What is needed is an exact copy of every entry.

┄┄┄┄┄┄┄┄┄┄

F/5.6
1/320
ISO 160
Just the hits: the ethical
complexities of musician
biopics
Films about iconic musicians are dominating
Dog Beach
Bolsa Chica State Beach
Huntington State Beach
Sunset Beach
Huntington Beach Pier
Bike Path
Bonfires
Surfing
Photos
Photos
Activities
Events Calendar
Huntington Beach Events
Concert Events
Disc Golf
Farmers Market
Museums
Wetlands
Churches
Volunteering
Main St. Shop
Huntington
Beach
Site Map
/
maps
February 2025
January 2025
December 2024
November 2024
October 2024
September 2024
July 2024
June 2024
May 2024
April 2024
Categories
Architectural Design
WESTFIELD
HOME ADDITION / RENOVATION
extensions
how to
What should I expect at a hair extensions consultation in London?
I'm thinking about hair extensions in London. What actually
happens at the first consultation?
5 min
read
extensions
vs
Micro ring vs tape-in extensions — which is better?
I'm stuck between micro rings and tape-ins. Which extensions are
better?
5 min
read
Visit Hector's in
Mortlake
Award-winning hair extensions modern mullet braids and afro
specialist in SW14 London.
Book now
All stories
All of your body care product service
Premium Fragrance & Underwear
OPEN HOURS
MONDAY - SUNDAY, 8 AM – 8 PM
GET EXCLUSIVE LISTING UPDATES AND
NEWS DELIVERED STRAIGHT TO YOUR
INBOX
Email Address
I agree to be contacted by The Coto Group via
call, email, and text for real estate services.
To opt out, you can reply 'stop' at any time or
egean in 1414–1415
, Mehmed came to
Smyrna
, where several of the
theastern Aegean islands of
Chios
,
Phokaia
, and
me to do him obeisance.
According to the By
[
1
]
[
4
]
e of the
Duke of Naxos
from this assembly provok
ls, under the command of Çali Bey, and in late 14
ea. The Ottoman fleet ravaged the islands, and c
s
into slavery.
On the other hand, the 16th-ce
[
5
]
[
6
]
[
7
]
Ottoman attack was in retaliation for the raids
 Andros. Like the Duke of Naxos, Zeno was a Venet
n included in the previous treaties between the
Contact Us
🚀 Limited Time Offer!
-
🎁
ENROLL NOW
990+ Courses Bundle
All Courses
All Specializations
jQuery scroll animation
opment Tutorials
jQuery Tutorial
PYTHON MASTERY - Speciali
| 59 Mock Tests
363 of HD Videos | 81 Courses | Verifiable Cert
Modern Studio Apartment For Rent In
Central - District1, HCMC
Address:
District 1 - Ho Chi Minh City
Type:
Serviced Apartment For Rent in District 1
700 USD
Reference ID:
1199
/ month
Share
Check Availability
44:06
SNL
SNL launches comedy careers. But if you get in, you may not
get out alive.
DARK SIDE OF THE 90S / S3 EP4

┄┄┄┄┄┄┄┄┄┄

> [Task answer]:
F/5.6
1/320
ISO 160
Just the hits: the ethical
complexities of musician
biopics
Films about iconic musicians are dominating
Dog Beach
Bolsa Chica State Beach
Huntington State Beach
Sunset Beach
Huntington Beach Pier
Bike Path
Bonfires
Surfing
Photos
Photos
Activities
Events Calendar
Huntington Beach Events
Concert Events
Disc Golf
Farmers Market
Museums
Wetlands
Churches
Volunteering
Main St. Shop
Huntington
Beach
Site Map
/
maps
February 2025
January 2025
December 2024
November 2024
October 2024
September 2024
July 2024
June 2024
May 2024
April 2024
Categories
Architectural Design
WESTFIELD
HOME ADDITION / RENOVATION
extensions
how to
What should I expect at a hair extensions consultation in London?
I'm thinking about hair extensions in London. What actually
happens at the first consultation?
5 min
read
extensions
vs
Micro ring vs tape-in extensions — which is better?
I'm stuck between micro rings and tape-ins. Which extensions are
better?
5 min
read
Visit Hector's in
Mortlake
Award-winning hair extensions modern mullet braids and afro
specialist in SW14 London.
Book now
All stories
All of your body care product service
Premium Fragrance & Underwear
OPEN HOURS
MONDAY - SUNDAY, 8 AM – 8 PM
GET EXCLUSIVE LISTING UPDATES AND
NEWS DELIVERED STRAIGHT TO YOUR
INBOX
Email Address
I agree to be contacted by The Coto Group via
call, email, and text for real estate services.
To opt out, you can reply 'stop' at any time or
egean in 1414–1415
, Mehmed came to
Smyrna
, where several of the
theastern Aegean islands of
Chios
,
Phokaia
, and
me to do him obeisance.
According to the By
[
1
]
[
4
]
e of the
Duke of Naxos
from this assembly provok
ls, under the command of Çali Bey, and in late 14
ea. The Ottoman fleet ravaged the islands, and c
s
into slavery.
On the other hand, the 16th-ce
[
5
]
[
6
]
[
7
]
Ottoman attack was in retaliation for the raids
 Andros. Like the Duke of Naxos, Zeno was a Venet
n included in the previous treaties between the
Contact Us
🚀 Limited Time Offer!
-
🎁
ENROLL NOW
990+ Courses Bundle
All Courses
All Specializations
jQuery scroll animation
opment Tutorials
jQuery Tutorial
PYTHON MASTERY - Speciali
| 59 Mock Tests
363 of HD Videos | 81 Courses | Verifiable Cert
Modern Studio Apartment For Rent In
Central - District1, HCMC
Address:
District 1 - Ho Chi Minh City
Type:
Serviced Apartment For Rent in District 1
700 USD
Reference ID:
1199
/ month
Share
Check Availability
44:06
SNL
SNL launches comedy careers. But if you get in, you may not
get out alive.
DARK SIDE OF THE 90S / S3 EP4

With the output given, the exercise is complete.